Brown, being the consummate optimist, brought up his experience with Noel in is his rookie season of how a player can still develop despite not getting on the court.

"I'm disappointed for lots of reasons that he isn't going to be able to play," Brown said. "I played text tag with him as he was going to the scan. I felt like when your wife is having a baby, pacing around, wondering, 'What's gonna happen? What's the result of the scan? What's it gonna be? What's it gonna be?' I don't mean to get too dramatic, but there's a level of anxiety that you wonder, 'What is the result gonna say?' And when it came back with the result, it caught me off guard.

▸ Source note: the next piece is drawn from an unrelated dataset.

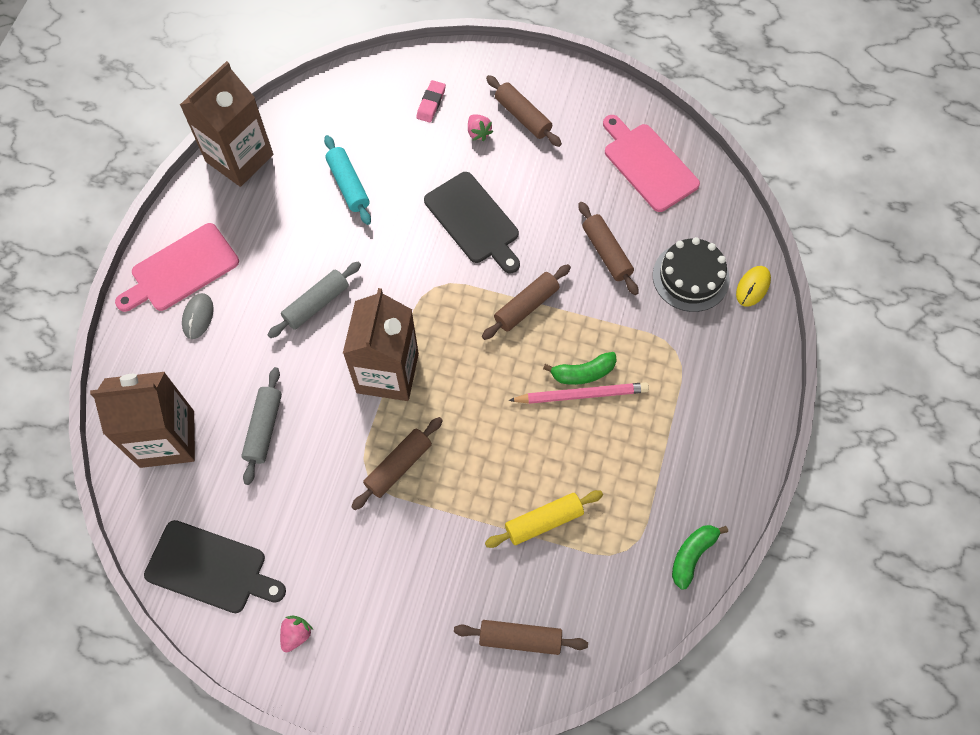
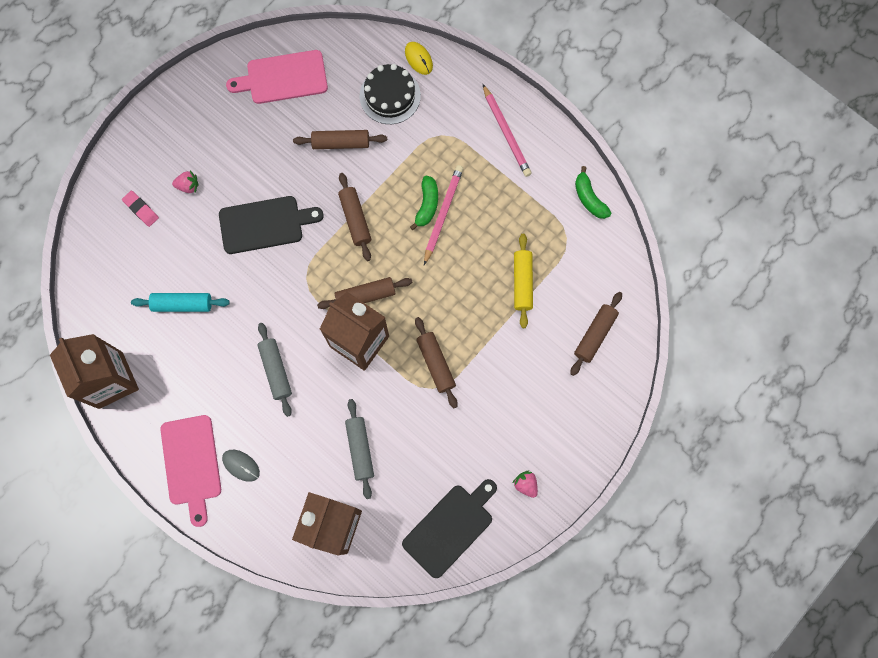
camera: 65 degrees left, 10 degrees up
grey rolling pin [241,367,282,485] -> grey rolling pin turned 45 degrees clockwise [345,399,374,499]
brown rolling pin [486,75,562,147] -> brown rolling pin moved to [317,277,412,309]
none -> pink pencil [483,84,532,177]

It really wasn't something personally I was expecting."

Sixers president of basketball operation Bryan Colangelo addressed the media Friday to disclose the news on Simmons. He also explained his thinking behind the Noel trade, which mostly hinged on Noel's impending restricted free-agent status (see story).

Brown was sad to see one of his original developmental projects go, but understood the business side of the decision.                     

"I thought he did a really good job," Brown said of Colangelo's press conference. "That is the truth. So it's connected with emotion and reality that we say goodbye to Nerlens."